[STATED TASK] Retype, unchanged, the lines that open with the one containing "Page size: 1654x1241." and close with the one containing "picture [366, 224, 706, 430]", including both.

--- START OF RECORDS SHOWN ---

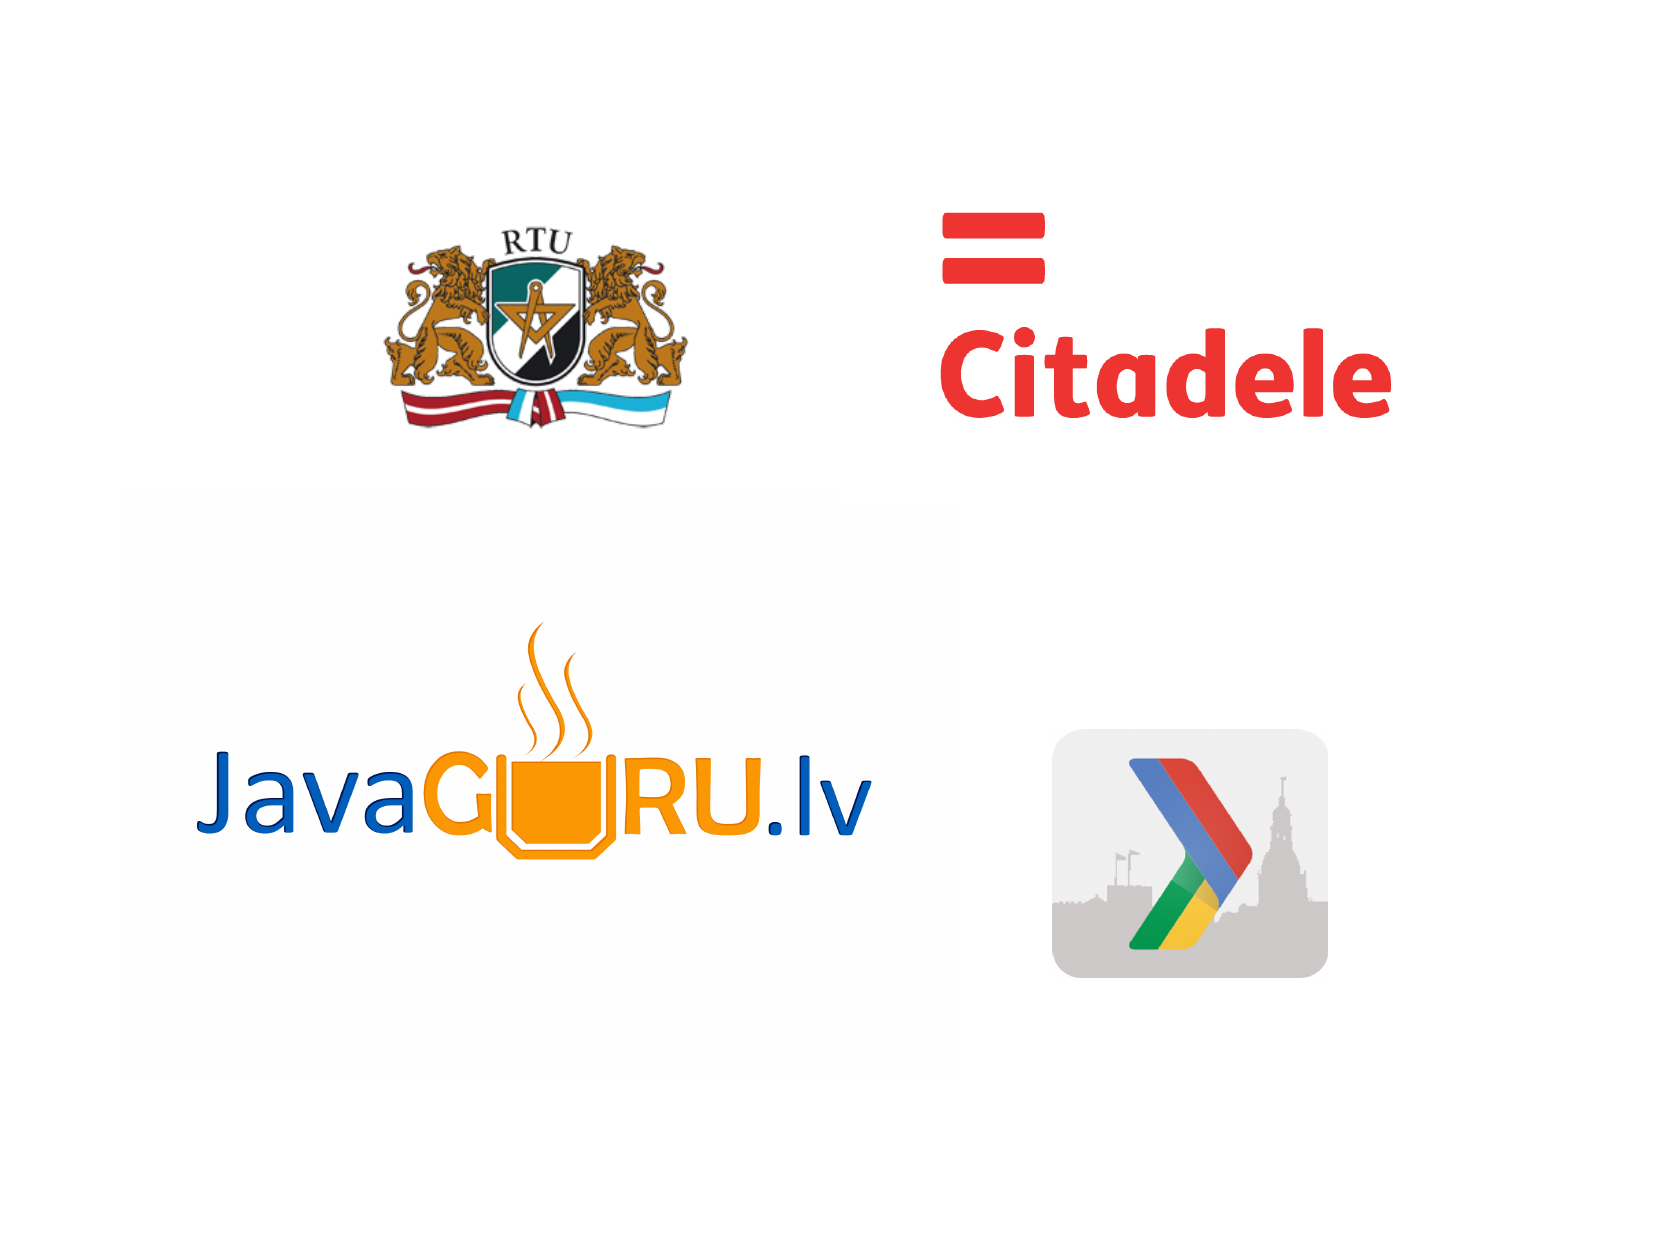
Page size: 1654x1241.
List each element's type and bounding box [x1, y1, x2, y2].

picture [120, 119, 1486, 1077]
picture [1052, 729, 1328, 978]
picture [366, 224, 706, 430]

--- END OF RECORDS SHOWN ---
--- START OF RECORDS SHOWN ---

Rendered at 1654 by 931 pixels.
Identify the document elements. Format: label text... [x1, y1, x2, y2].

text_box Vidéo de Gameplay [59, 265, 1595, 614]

--- END OF RECORDS SHOWN ---

[FULL OUTPUT]
Page size: 1654x1241.
List each element's type and bounding box [x1, y1, x2, y2].

picture [120, 119, 1486, 1077]
picture [1052, 729, 1328, 978]
picture [366, 224, 706, 430]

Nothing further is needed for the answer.